# Anybody Know What Kind Of Piranha This Is?



## Chauncey (Oct 23, 2011)

I'm not sure what kind of piranha i have they were not specific at the store. I was hoping one of you guys would know. Pic below its not him but looks almost exactley like em. Thanks everyone

**PICTURE REMOVED at request of person who took it **


----------



## memento (Jun 3, 2009)

S.rhombeus or S.sanchezi, depending on the amount of red on the throat.


----------



## Chauncey (Oct 23, 2011)

Ok he has very little red on his throat its not easy to tell because he's very skittish


----------



## Piranha-Freak101 (Dec 8, 2010)

S. Compressus


----------



## memento (Jun 3, 2009)

In sanchezi there would be more red to the throat so if you say it's very little, I don't think it's sanchezi.
How's the body spotting ? If there are bars, it's compressus. If it are only spots like in the picture, it's rhombeus...

★ ★ ★ ★ ★

*Task instructions*:
A) Translate this sentence from the piranha identification thread into Spanish: "In sanchezi there would be more red to the throat so if you say it's very little, I don't think it's sanchezi."
B) Write the next part of the piranha identification thread, picking up after its final post.

*Provided data*:
★ ★ ★ ★ ★

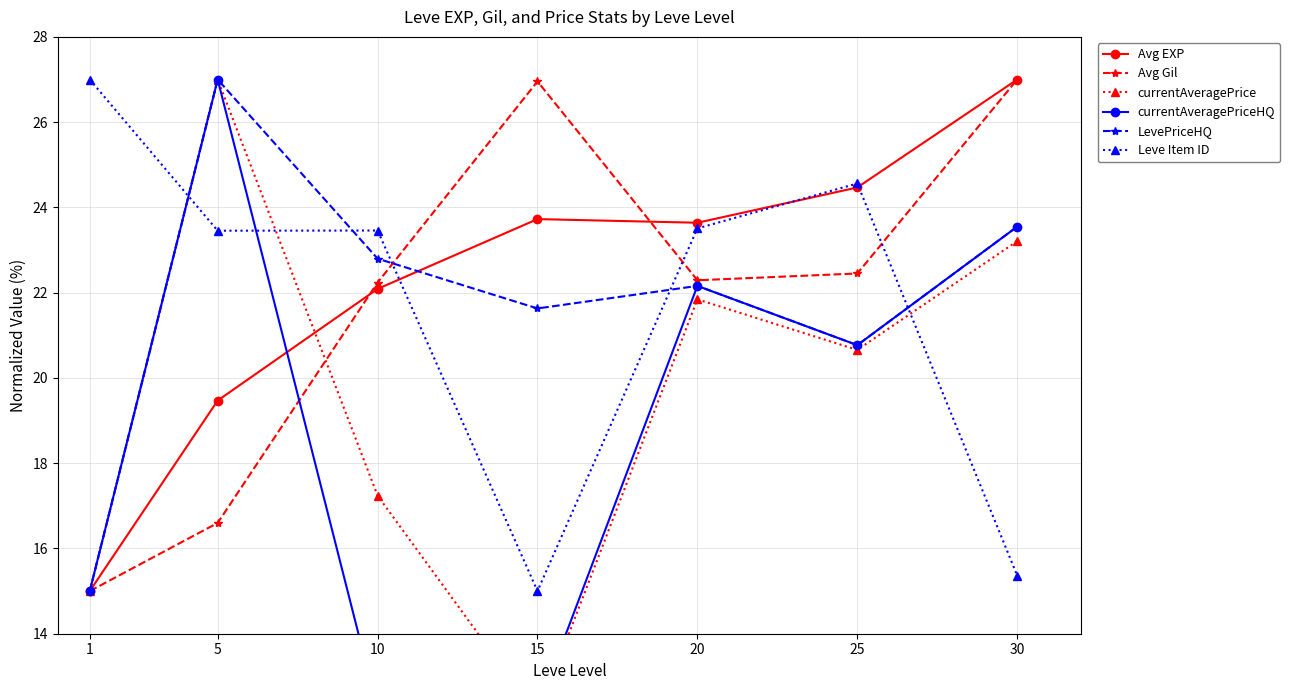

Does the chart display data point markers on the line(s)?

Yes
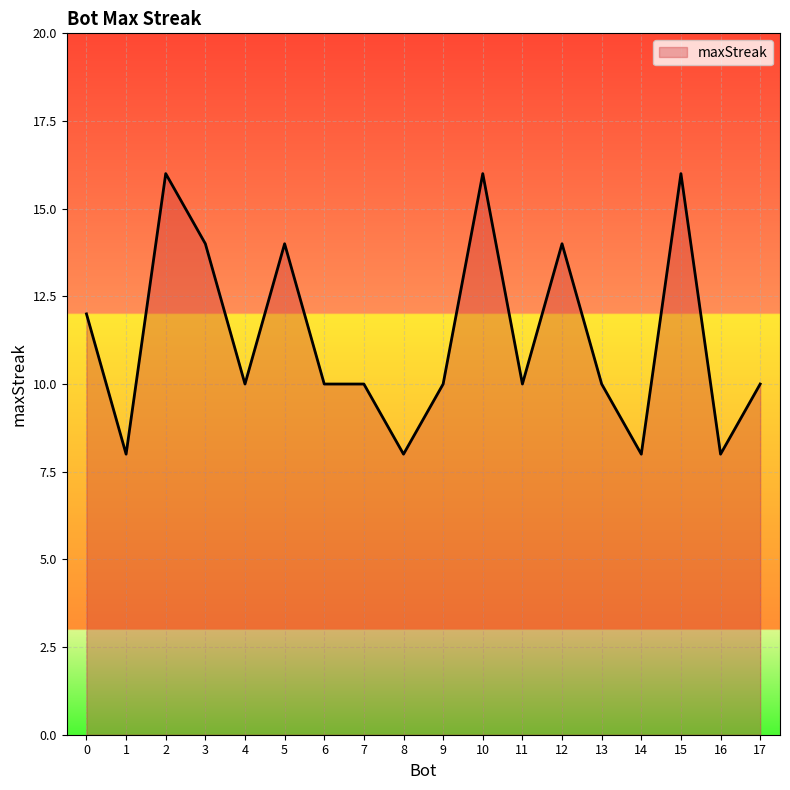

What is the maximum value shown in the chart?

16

★ ★ ★ ★ ★

*Outputs in order*:
A) En el sanchezi habría más rojo en la garganta, así que si dices que es muy poco, no creo que sea sanchezi.

B)
----------



## Chauncey (Oct 23, 2011)

By bars do you mean stripes?


----------



## Piranha-Freak101 (Dec 8, 2010)

X2 , memento what do you think the one in the pic is? S.rhombeus


----------



## Guest (Oct 30, 2011)

The fish pictured above is s. sanchezi

Would need an actual picture of your fish to say what it may or may not be. Juvy Rhom, sanchezi and compressus look very similar. Sometimes you need to wait until they grow out a bit before you can tell.


----------



## Chauncey (Oct 23, 2011)

ok i took a bunch of pictures this was the best one sorry my camera is bad but this is him


----------



## Piranha-Freak101 (Dec 8, 2010)

ksls said:


> The fish pictured above is s. sanchezi
> 
> Would need an actual picture of your fish to say what it may or may not be. Juvy Rhom, sanchezi and compressus look very similar. Sometimes you need to wait until they grow out a bit before you can tell.


I doubt the picture above is sanchezi as he lacks major red coloration and he also has yellow in him too


----------



## Guest (Oct 31, 2011)

Well my dear it is. Red anal fin, dish head, large eye to mouth ratio. Just because the gill plate isnt flaming red yet does not mean this is not a Sanchezi. Its still a juvy, give him some time









As for the second picture it is s.rhombeus


----------



## Chauncey (Oct 23, 2011)

Thanks guys i appreiciate all the help


----------



## Piranha-Freak101 (Dec 8, 2010)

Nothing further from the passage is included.